Все сказанное имеет непосредственное значение не только для понимания механизмов зрительского восприятия, но и для оценки возможностей художественной критики. В какой мере необходима и оправдана художественная критика как явление художественной жизни, не грешит ли инструментарий критика искусства релятивно­стью, в какой мере он способен справляться с неизбежными аксиологическими трудностями? Сама профессия критика — это одновре­менно лед и пламень; необходимость тонко чувствовать и уметь пе­реплавлять чувства в теоретические конструкты. В какой мере подоб­ная редукция корректна для искусства, как не спрямить полисеман­тику художественного высказывания, переводя ее на вербальный, понятийный язык?

- - -

ЗАДАНИЯ:
• 1. Отредактируйте текст о художественной критике: перепишите всё от «Все сказанное имеет» и до «вербальный, понятийный язык?», поставив «огонь и вода» вместо «лед и пламень».
• 2. Почему в тексте о художественной критике профессия критика названа одновременно льдом и пламенем?
Записи здесь ни при чем.

Данные: извлечённый текст страницы:
- - -

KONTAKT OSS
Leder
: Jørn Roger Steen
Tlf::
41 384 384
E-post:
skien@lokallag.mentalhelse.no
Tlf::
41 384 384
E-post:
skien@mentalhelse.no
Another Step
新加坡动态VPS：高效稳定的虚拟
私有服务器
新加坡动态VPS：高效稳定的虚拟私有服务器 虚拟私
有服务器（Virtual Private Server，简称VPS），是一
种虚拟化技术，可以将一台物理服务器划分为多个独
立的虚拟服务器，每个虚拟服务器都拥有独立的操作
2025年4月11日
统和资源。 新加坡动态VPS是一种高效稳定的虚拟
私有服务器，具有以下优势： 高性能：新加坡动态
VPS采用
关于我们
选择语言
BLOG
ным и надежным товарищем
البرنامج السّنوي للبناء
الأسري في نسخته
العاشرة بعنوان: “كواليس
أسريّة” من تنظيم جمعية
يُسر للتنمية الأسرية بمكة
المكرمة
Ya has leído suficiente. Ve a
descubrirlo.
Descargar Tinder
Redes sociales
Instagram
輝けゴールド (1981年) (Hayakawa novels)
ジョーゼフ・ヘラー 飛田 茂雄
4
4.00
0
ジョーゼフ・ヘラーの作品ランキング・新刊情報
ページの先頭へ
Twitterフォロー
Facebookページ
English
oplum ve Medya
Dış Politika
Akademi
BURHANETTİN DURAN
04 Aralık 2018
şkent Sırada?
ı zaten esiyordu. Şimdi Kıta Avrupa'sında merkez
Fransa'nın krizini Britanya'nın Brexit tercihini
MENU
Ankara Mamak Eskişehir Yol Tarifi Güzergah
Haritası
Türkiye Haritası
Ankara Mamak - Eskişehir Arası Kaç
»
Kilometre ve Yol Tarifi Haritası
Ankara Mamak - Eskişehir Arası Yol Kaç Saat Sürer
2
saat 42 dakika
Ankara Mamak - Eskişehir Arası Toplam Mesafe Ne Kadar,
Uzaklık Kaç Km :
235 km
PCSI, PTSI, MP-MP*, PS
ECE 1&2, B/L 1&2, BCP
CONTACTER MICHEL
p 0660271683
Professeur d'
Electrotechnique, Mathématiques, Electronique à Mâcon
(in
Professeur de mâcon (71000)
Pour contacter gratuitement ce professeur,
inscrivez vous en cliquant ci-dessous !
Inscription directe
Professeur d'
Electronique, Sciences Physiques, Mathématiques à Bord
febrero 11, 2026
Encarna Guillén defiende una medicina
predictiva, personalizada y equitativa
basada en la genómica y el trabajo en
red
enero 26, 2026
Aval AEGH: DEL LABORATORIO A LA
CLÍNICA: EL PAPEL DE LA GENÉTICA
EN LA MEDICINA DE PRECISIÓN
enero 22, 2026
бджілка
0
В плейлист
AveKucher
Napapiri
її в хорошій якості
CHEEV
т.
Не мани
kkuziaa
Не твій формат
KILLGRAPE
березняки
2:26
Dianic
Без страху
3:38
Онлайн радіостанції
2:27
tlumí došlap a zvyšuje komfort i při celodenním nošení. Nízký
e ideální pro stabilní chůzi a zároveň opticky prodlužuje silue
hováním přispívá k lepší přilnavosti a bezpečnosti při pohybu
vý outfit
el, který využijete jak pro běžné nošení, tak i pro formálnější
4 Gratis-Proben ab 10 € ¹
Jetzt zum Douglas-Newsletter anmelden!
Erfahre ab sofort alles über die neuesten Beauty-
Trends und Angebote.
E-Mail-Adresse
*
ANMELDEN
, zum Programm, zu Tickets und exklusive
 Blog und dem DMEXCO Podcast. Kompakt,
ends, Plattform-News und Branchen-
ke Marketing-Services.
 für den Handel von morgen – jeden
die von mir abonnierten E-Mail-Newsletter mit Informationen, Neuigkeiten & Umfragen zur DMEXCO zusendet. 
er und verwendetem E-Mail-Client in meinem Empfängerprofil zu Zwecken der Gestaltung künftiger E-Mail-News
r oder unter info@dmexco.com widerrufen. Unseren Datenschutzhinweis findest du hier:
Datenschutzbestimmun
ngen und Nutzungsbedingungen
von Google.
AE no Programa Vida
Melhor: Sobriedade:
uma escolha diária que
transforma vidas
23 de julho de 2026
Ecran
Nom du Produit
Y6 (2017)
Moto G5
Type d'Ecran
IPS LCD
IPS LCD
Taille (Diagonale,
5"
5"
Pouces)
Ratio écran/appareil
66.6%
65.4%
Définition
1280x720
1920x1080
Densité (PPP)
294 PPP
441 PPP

- - -

ОТВЕТЫ ПО ЗАДАНИЯМ:
• 1.
Все сказанное имеет непосредственное значение не только для понимания механизмов зрительского восприятия, но и для оценки возможностей художественной критики. В какой мере необходима и оправдана художественная критика как явление художественной жизни, не грешит ли инструментарий критика искусства релятивно­стью, в какой мере он способен справляться с неизбежными аксиологическими трудностями? Сама профессия критика — это одновре­менно огонь и вода; необходимость тонко чувствовать и уметь пе­реплавлять чувства в теоретические конструкты. В какой мере подоб­ная редукция корректна для искусства, как не спрямить полисеман­тику художественного высказывания, переводя ее на вербальный, понятийный язык?

• 2. Критик должен тонко чувствовать и при этом уметь переплавлять чувства в теоретические конструкты.